Task details: Using the entries that follow, collect the lines where the word "left" appears.

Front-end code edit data
◇ ◇ ◇ ◇ ◇

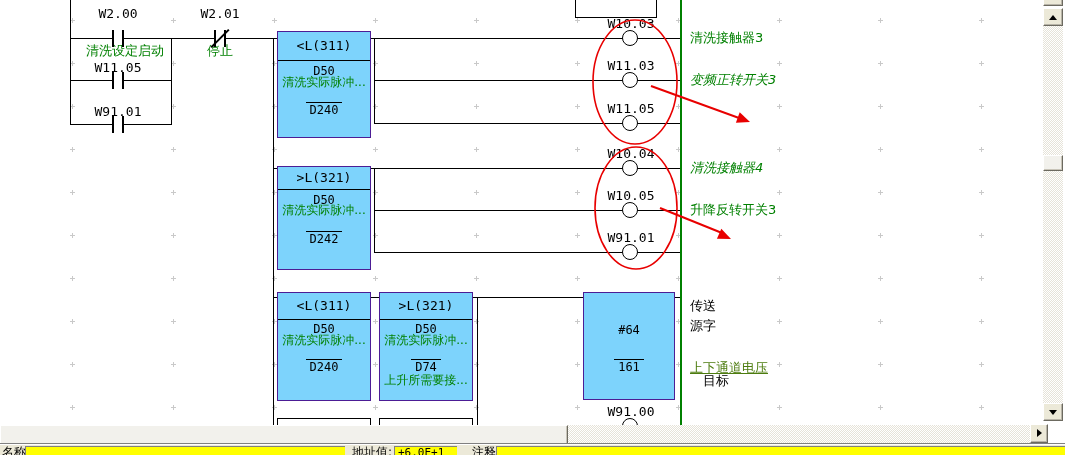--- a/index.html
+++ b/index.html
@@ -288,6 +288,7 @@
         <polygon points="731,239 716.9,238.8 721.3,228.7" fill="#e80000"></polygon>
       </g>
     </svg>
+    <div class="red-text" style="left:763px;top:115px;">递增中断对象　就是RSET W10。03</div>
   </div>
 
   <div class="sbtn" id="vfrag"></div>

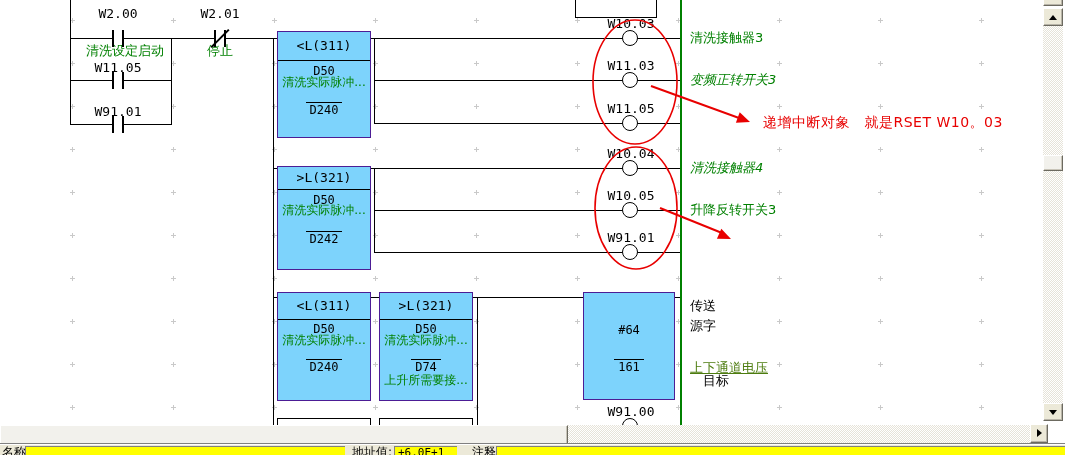--- a/index.html
+++ b/index.html
@@ -240,6 +240,7 @@
           <div class="blk-row r-com" style="top: 81px;">上升所需要接...</div>
         </div>
         <div class="blk" style="left: 583px; top: 292px; width: 92px; height: 108px;">
+          <div class="blk-title" style="height: 28px; line-height: 28px;">MOV(021)</div>
           <div class="blk-row r-addr" style="top: 31px;">#64</div>
           <div class="blk-row r-addr" style="top: 66px;"><span class="ov">161</span></div>
         </div>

◇ ◇ ◇ ◇ ◇

Worked solution:
+    <div class="red-text" style="left:763px;top:115px;">递增中断对象　就是RSET W10。03</div>
         <div class="blk" style="left: 583px; top: 292px; width: 92px; height: 108px;">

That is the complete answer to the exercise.